All of this has taken place against the backdrop of the spectacular and ongoing rise of China. Chinese GDP per capita increased by a factor of 16 between 1990 and 2017. The country maintained double digit GDP growth during the financial crisis and, though this has since slowed, it continued to enjoy a rate of growth that practically all Western powers can only dream of. China’s dramatic economic advances are increasingly bleeding into the diplomatic and military spheres. The Belt and Road Initiative, designed to tie a swath of Asia and Eastern Europe to China economically, is far more ambitious than anything planned by a Western government. Meanwhile according to a recent paper from the Congressionally appointed National Defence Strategy Commission US military, supremacy over China in the Pacific region has been eroded to a “dangerous degree”.

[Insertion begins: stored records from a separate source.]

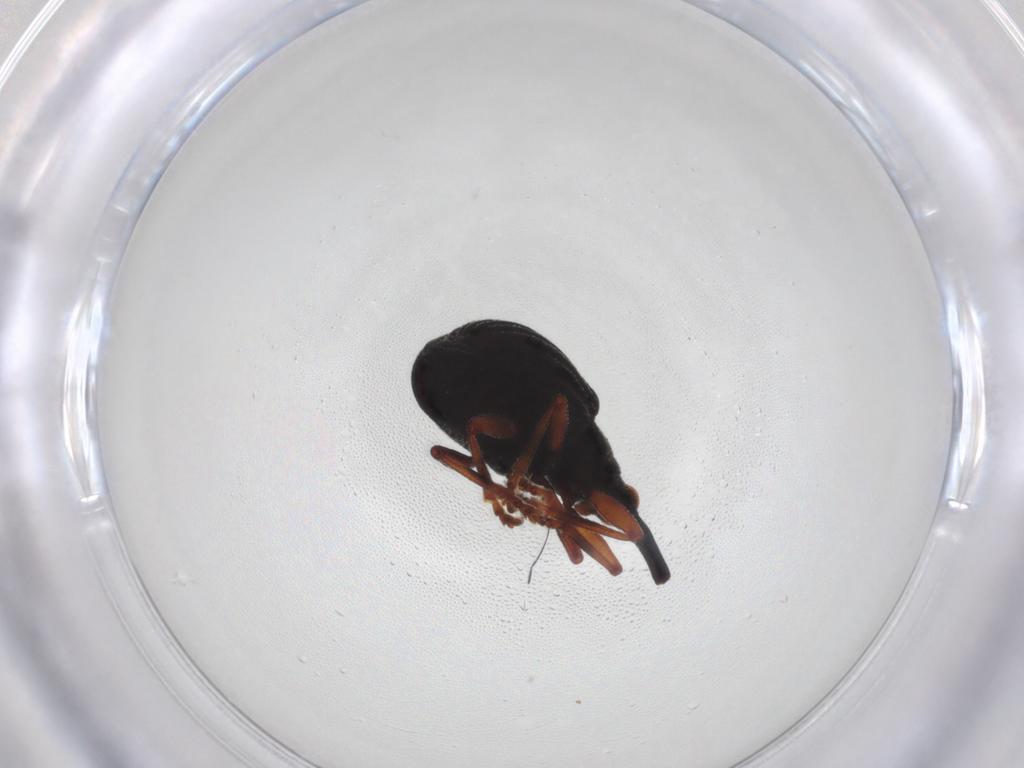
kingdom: Animalia
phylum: Arthropoda
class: Insecta
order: Coleoptera
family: Brentidae
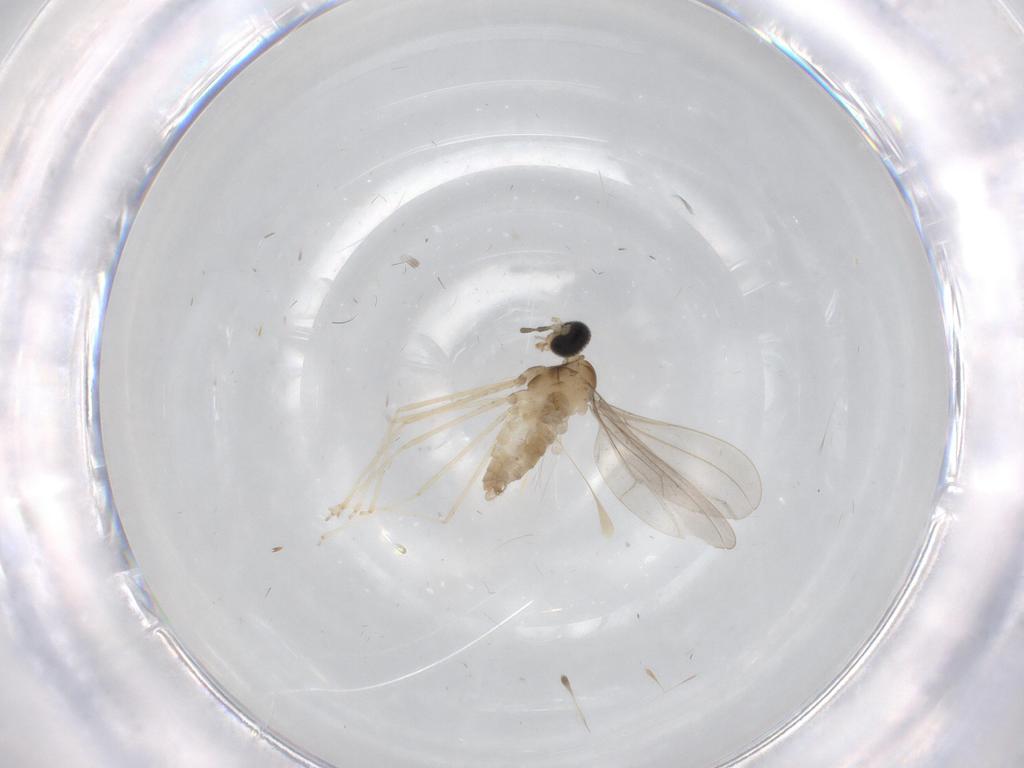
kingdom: Animalia
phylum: Arthropoda
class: Insecta
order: Diptera
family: Cecidomyiidae
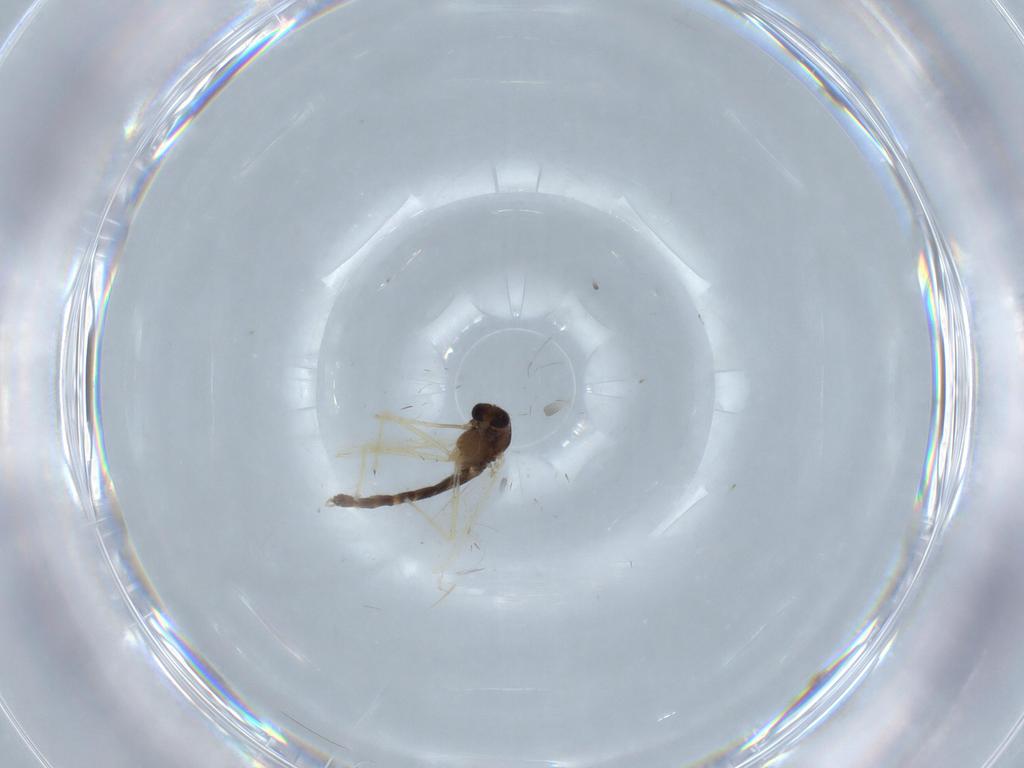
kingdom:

The rapid ascent of China has provided a shot in the arm to authoritarianism the world over. It shows that states which run along authoritarian lines can compete with, and potentially challenge, the great liberal democratic powers. This is an uncomfortable admission, but surely a necessary one for those of us who want to understand why the Western model is losing ground. The Chinese system combines political authoritarianism, nationalism and a peculiarly statist form of capitalism. These are plenty of other countries, Vietnam and Thailand for instance, which have adopted relatively similar models.
The end of the Cold War saw the defeat of the last great ideological challenge to liberal democracy. Communism demonstrated, despite periods of early vibrancy, that it simply couldn’t compete. From this point on there was only really one model in time for ambitious reformers, the Western one. This is no longer the case. The rise of China shows that, once again, liberal-democracy faces a serious ideological challenge. An ideology which pairs political dictatorship with significant, though carefully constrained, economic freedom.

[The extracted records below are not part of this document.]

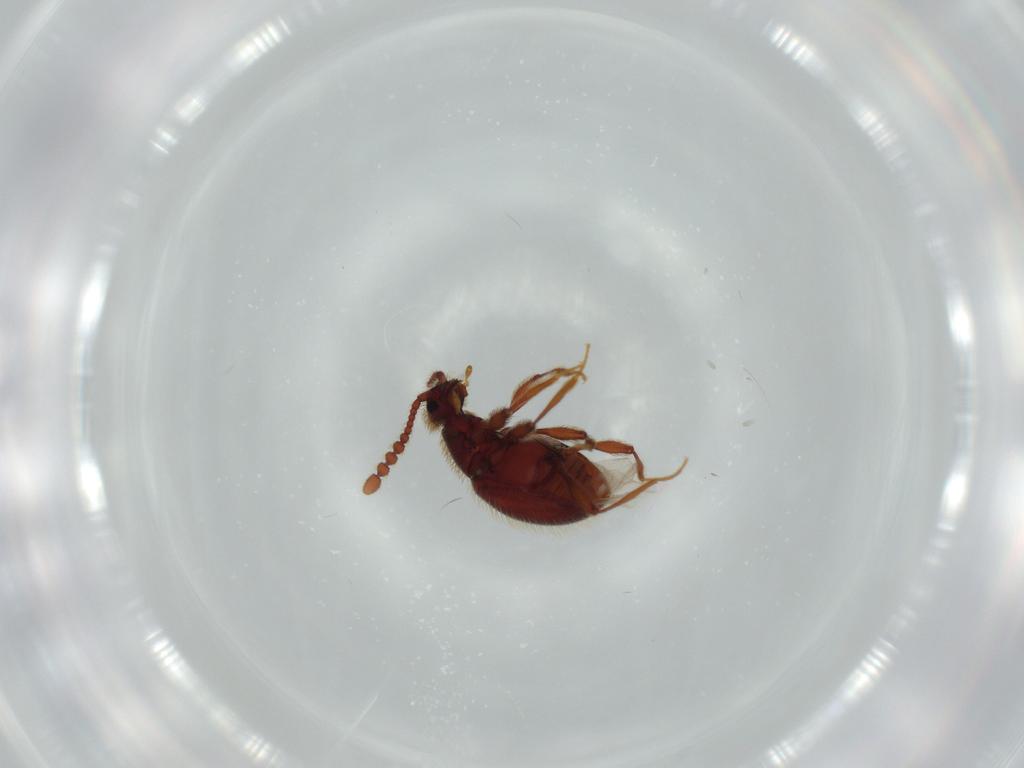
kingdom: Animalia
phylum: Arthropoda
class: Insecta
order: Coleoptera
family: Staphylinidae
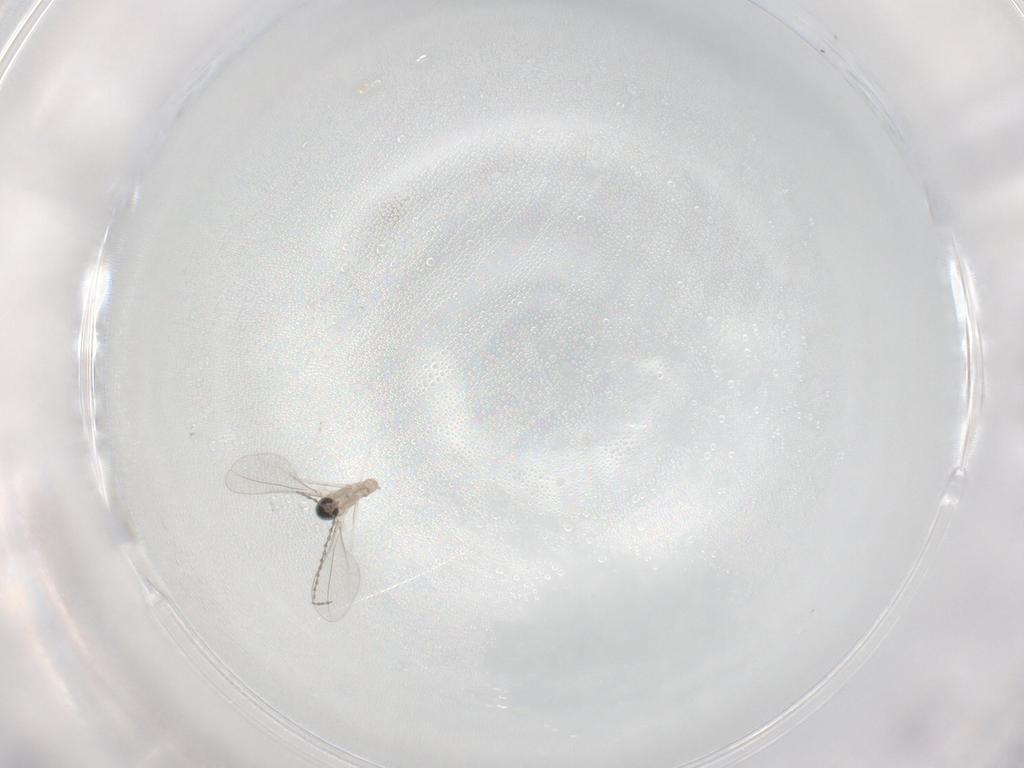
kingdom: Animalia
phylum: Arthropoda
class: Insecta
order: Diptera
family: Cecidomyiidae
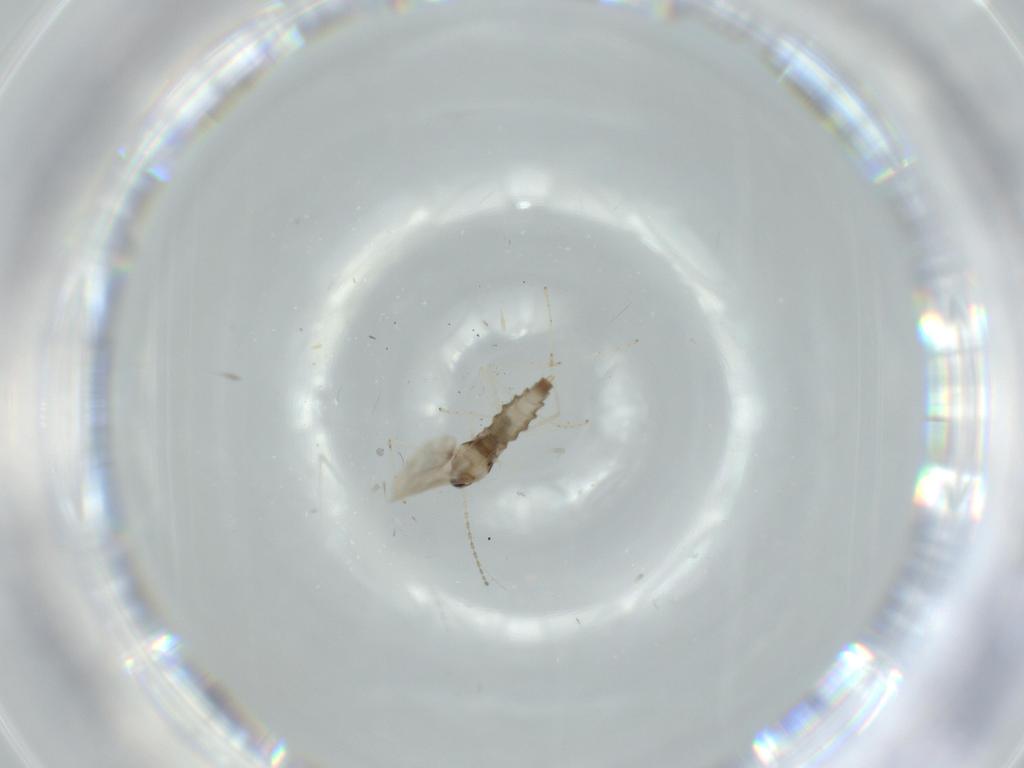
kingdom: Animalia
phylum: Arthropoda
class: Insecta
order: Diptera
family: Cecidomyiidae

If we had been living through a golden era for liberal democracy, starting with the collapse of the USSR, it is less clear when precisely it ended. Many would point to the 2008 financial crisis, which shook faith in world financial markets and unleashed a wave of populism. Others might pick 2014, when Putin’s Russia felt strong enough to openly defy the West and invade Ukraine. Personally I would opt for 2016, the year that saw liberal-democracy challenged in its American heartland by the Trump insurgency.
Honestly thought, I don’t think the exact date selected matters. It’s the trend that does. The supremacy of the liberal democratic model is no longer assured. A new era of rapid technological advance, especially in the field of AI, will present further challenges. Once again those of us who want to live in democratic societies must be ready to fight and struggle for that right. Our triumph can no longer be taken for granted. The age of the “end of history” is well and truly over.